■ Passage shown
The act for the protection of railroad employees does not define negligence. It leaves that definition to be filled in by the general rules of law applicable to the conditions in which a casualty occurs. Cf. Murray v. Chicago & N.W. Ry. Co. 62 Fed. 24, 31; Ward v. Erie R. Co., 230 N.Y. 230, 234; 129 N.E. 886; Michigan v. Michigan Trust Co., 286 U.S. 334, 343. Congress did not mean *378 that the standards of legal duty must be the same by land and sea. Congress meant no more than this, that the duty must be legal, i.e., imposed by law; that it shall have been imposed for the benefit of the seaman, and for the promotion of his health or safety; and that the negligent omission to fulfill it shall have resulted in damage to his person. When this concurrence of duty, of negligence and of personal injury is made out, the seaman's remedy is to be the same as if a like duty had been imposed by law upon carriers by rail.
The Court of Appeals in its reversal of the District Court assumed without deciding that the care of the seaman had been negligent and that there was a causal relation between the negligence and the death. The correctness of that assumption is challenged by counsel for the shipowner. These issues of fact being still open and undecided should be disposed of by the court below.
The judgment is reversed and the cause remanded to the Court of Appeals for further proceedings in conformity with this opinion.
Reversed.

■ Provided material
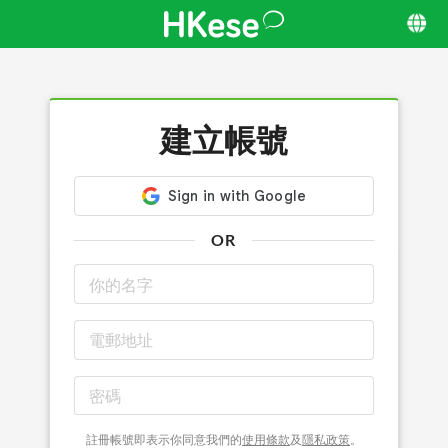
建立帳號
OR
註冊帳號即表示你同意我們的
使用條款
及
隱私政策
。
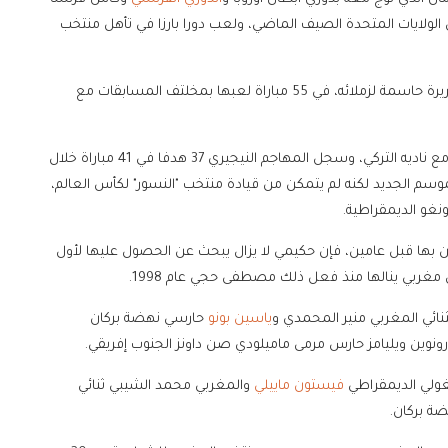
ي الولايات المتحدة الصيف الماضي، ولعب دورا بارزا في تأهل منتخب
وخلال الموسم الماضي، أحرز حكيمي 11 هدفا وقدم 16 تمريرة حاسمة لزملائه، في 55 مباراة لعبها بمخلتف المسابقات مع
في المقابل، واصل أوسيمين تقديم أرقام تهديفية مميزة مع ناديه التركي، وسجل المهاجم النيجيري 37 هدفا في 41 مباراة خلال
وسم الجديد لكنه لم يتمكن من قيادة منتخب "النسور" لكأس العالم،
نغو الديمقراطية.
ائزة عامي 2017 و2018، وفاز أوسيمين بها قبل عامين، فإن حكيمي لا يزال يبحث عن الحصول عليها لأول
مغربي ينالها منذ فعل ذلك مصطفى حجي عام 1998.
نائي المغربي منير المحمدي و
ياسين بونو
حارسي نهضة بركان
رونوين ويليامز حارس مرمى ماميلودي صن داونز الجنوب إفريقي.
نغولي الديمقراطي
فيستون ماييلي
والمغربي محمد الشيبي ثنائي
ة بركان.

■ Your objective
Continue the court opinion on a seaman's remedy for negligence, starting after its final line, "Reversed."

■ Output
[1] "That any seaman who shall suffer personal injury in the course of his employment may, at his election, maintain an action for damages at law, with the right of trial by jury, and in such action all statutes of the United States modifying or extending the common-law right or remedy in cases of personal injury to railway employees shall apply; and in case of the death of any seaman as a result of any such personal injury the personal representative of such seaman may maintain an action for damages at law with the right of trial by jury, and in such action all statutes of the United States conferring or regulating the right of action for death in the case of railway employees shall be applicable."
Compare the act of March 30, 1920, c. 111, § 1, 41 Stat. 537, 46 U.S. Code, § 761, "Death on the High Seas by Wrongful Act," which extends to persons other than seamen, but is limited to suits in admiralty.
[2] The authorities are brought together and carefully discriminated by Prof. Francis H. Bohlen, in an article "Moral Duty to Aid Others as Basis of Tort Liability," in 56 University of Penn. L. Rev. 217, 316, reprinted in his "Studies in the Law of Torts," pp. 290, 315.
[3] Compare again the authorities collected by Bohlen in his "Studies in the Law of Torts," p. 312.